TASK TO COMPLETE:
In the items below, copy every line without any change, starting at the line that contains "Haga Clic Para Ampliar" and ending at the line that contains "capacidad es de 2000mAh".

Stored dataset items:
"""
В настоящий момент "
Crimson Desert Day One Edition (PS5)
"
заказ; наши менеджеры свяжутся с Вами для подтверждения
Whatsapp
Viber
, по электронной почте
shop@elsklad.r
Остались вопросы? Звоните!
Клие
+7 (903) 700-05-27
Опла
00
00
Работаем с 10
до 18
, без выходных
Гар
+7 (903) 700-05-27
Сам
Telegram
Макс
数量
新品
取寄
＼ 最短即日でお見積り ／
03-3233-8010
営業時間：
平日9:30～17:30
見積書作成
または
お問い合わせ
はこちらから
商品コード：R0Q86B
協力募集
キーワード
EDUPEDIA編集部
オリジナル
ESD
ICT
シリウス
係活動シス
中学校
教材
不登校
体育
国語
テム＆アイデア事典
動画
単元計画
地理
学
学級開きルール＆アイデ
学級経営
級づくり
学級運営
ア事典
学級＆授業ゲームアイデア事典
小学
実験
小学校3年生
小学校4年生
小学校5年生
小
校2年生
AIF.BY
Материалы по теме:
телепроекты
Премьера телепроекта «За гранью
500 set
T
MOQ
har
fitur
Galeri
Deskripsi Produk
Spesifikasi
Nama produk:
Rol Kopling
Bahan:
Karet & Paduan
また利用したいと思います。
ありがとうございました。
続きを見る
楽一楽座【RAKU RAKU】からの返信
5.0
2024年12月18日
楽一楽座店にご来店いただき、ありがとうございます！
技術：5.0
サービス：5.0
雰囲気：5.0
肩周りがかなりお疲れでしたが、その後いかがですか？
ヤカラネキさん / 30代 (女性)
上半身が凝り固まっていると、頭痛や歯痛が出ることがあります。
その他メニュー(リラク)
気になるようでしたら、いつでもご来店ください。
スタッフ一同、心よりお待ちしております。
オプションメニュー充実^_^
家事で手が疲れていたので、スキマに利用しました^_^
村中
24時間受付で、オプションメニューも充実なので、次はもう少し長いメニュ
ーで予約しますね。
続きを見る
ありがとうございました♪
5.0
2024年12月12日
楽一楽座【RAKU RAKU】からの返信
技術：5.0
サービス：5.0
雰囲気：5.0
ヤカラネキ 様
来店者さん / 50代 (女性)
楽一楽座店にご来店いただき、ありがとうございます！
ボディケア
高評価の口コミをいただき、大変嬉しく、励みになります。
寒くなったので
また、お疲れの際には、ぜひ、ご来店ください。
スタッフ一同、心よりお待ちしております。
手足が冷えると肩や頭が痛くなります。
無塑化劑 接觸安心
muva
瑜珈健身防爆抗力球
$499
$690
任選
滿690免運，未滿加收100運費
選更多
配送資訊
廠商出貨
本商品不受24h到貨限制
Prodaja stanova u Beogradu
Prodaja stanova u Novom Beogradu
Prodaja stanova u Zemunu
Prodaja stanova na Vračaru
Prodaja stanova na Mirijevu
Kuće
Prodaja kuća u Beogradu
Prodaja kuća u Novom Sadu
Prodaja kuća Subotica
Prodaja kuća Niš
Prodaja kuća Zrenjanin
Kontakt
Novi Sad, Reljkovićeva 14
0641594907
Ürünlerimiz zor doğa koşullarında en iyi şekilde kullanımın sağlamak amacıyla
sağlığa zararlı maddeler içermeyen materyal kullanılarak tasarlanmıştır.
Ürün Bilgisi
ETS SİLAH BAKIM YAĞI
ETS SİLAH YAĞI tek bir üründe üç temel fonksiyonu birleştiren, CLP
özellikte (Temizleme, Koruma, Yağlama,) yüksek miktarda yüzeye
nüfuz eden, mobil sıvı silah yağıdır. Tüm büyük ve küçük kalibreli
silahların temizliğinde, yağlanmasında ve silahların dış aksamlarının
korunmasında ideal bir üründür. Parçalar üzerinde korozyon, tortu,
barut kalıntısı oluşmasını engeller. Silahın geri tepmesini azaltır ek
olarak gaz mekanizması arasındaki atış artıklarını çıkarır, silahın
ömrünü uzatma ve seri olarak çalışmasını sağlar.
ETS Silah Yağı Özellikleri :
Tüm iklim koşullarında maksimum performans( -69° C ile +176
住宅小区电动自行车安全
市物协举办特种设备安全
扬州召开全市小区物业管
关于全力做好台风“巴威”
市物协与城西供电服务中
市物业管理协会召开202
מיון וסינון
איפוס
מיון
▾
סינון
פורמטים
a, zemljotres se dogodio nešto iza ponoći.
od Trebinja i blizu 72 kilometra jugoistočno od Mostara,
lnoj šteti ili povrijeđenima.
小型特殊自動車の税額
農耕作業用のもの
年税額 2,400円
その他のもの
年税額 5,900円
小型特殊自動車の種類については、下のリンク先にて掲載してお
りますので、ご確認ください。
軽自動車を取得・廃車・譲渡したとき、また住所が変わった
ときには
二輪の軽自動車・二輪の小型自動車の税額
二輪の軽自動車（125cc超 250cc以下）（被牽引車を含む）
"""
"""
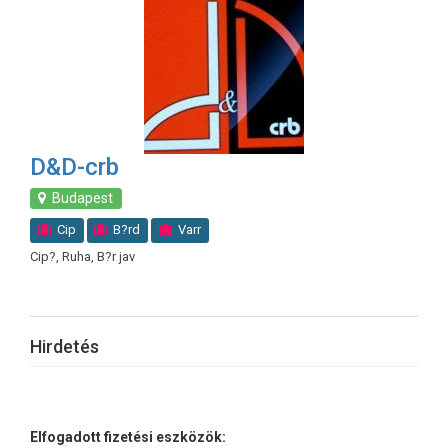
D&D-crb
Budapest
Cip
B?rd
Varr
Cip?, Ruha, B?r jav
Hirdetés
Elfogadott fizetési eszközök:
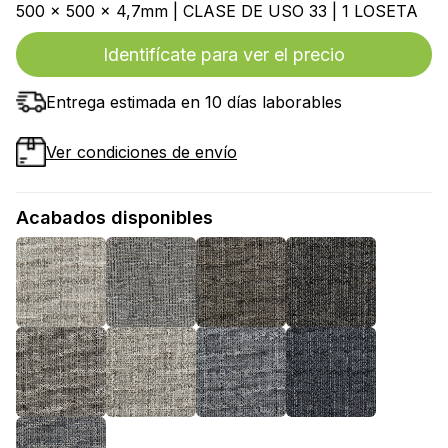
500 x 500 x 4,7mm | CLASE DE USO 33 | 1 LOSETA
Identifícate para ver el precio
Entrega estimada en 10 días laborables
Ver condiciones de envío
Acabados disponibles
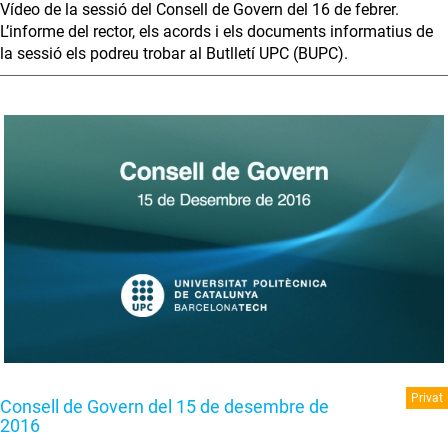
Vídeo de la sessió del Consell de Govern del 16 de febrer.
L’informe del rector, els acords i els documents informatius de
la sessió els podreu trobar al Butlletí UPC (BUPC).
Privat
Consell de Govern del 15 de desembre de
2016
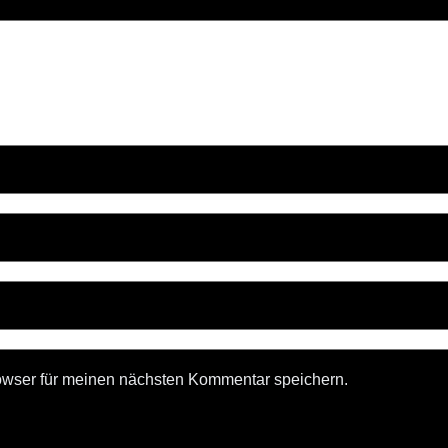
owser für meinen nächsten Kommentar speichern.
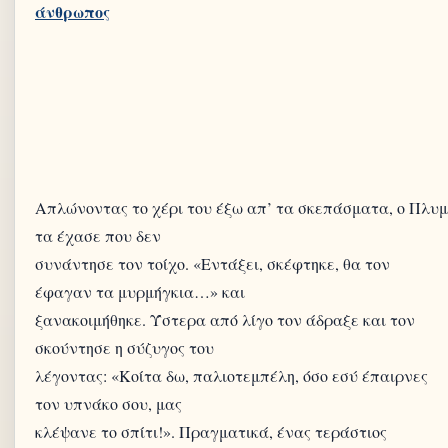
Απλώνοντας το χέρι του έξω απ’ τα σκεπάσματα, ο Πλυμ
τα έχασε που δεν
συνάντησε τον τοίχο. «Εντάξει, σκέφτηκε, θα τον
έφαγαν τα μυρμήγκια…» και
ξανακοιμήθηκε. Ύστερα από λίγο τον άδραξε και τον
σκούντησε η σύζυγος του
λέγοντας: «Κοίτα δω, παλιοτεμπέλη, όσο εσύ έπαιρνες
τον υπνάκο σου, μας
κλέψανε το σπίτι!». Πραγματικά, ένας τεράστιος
"""
"""
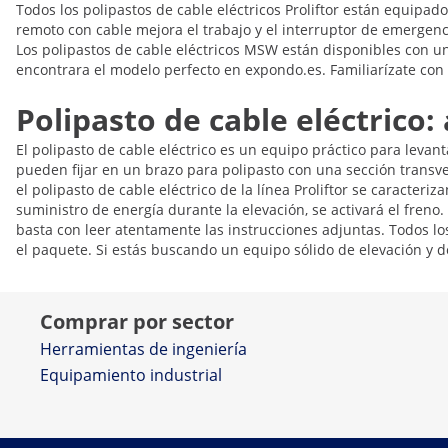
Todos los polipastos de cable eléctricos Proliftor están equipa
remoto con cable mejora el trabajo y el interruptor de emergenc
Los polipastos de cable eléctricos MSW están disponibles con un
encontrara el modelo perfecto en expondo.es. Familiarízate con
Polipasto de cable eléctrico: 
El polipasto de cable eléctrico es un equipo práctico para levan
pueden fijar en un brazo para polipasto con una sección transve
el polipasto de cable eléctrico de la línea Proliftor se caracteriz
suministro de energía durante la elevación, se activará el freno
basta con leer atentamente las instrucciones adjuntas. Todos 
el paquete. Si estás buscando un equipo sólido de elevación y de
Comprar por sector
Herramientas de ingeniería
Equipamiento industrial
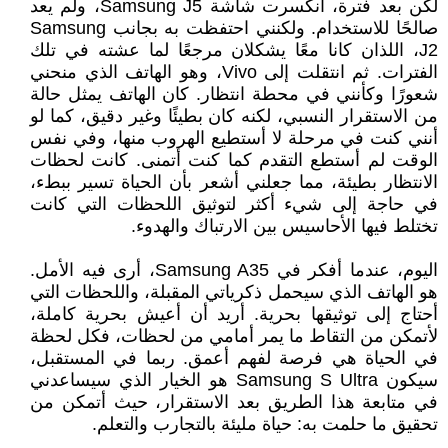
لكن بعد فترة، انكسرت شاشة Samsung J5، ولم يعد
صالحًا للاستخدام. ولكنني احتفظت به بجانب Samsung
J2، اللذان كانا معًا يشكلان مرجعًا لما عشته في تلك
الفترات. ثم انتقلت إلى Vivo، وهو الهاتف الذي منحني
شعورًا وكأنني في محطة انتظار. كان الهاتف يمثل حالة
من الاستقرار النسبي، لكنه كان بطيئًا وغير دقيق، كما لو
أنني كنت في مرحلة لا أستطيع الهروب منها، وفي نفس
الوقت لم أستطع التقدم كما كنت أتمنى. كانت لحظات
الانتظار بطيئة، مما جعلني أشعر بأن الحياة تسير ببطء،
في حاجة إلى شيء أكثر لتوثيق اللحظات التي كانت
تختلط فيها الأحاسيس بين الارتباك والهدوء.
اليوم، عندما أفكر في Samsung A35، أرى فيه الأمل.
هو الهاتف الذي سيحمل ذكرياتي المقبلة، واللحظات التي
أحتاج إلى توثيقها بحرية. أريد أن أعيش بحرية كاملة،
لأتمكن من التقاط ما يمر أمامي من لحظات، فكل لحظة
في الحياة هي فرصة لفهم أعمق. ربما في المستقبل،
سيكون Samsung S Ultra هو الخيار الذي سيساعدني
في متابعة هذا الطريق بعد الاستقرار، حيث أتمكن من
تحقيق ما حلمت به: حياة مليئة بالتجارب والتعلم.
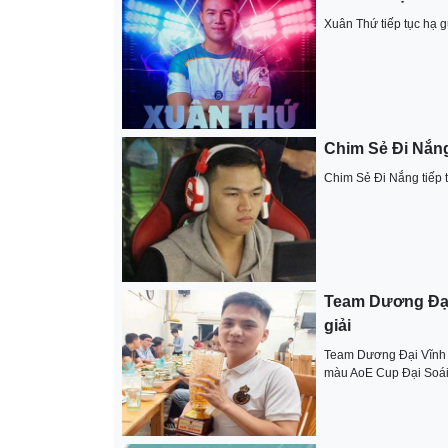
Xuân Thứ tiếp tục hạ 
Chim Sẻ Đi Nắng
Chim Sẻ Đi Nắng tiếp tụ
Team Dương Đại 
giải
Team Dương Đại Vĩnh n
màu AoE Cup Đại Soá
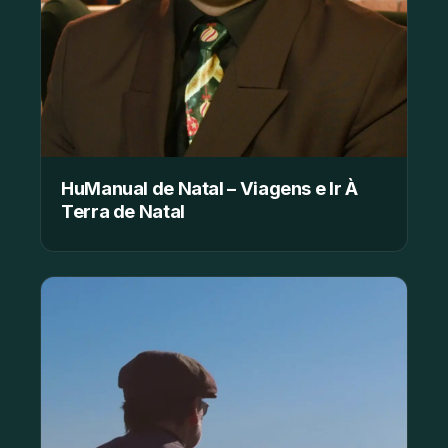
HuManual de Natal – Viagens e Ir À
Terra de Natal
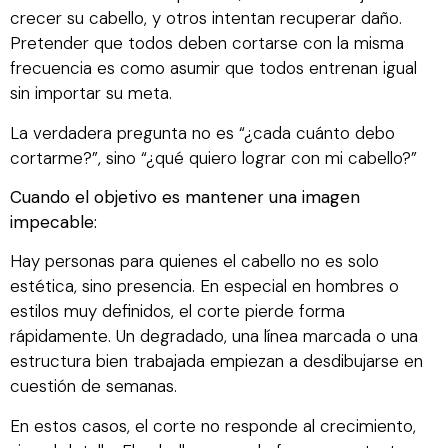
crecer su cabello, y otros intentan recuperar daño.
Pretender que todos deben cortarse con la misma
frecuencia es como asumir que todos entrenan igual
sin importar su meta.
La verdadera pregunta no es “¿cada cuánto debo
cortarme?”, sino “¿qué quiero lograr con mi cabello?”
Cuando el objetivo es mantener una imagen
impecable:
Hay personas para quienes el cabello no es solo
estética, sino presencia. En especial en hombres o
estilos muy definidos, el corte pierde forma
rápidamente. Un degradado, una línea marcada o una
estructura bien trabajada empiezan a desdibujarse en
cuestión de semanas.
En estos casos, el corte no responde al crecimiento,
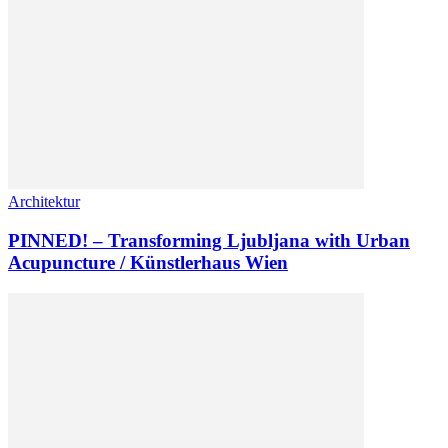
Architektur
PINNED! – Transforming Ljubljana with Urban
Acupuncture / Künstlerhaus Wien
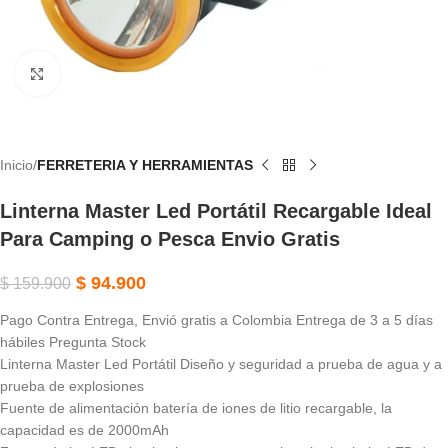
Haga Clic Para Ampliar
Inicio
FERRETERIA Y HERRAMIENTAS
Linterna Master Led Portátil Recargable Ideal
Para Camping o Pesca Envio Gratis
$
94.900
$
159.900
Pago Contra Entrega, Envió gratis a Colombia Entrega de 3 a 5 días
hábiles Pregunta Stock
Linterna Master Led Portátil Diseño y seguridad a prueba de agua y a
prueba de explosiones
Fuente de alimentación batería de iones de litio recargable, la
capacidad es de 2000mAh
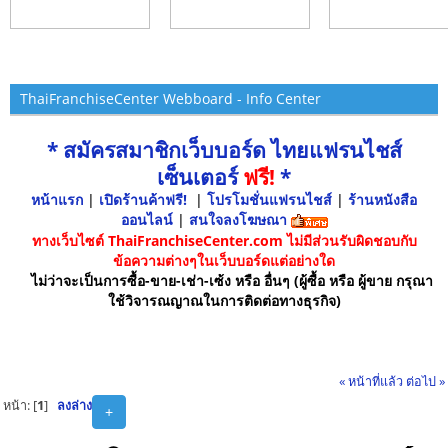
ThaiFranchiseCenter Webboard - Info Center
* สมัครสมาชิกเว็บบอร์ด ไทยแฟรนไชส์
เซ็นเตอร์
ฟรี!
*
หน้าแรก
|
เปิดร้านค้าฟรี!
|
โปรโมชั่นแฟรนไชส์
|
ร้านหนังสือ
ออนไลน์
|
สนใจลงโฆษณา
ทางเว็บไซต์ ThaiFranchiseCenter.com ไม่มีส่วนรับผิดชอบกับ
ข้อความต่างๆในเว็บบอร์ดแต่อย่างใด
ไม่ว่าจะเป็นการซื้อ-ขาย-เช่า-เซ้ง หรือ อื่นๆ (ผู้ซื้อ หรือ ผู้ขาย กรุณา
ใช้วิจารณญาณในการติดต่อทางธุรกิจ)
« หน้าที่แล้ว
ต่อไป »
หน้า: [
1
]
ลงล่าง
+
"""
OUTPUT FOR THIS TASK:
Haga Clic Para Ampliar
Inicio
FERRETERIA Y HERRAMIENTAS
Linterna Master Led Portátil Recargable Ideal
Para Camping o Pesca Envio Gratis
$
94.900
$
159.900
Pago Contra Entrega, Envió gratis a Colombia Entrega de 3 a 5 días
hábiles Pregunta Stock
Linterna Master Led Portátil Diseño y seguridad a prueba de agua y a
prueba de explosiones
Fuente de alimentación batería de iones de litio recargable, la
capacidad es de 2000mAh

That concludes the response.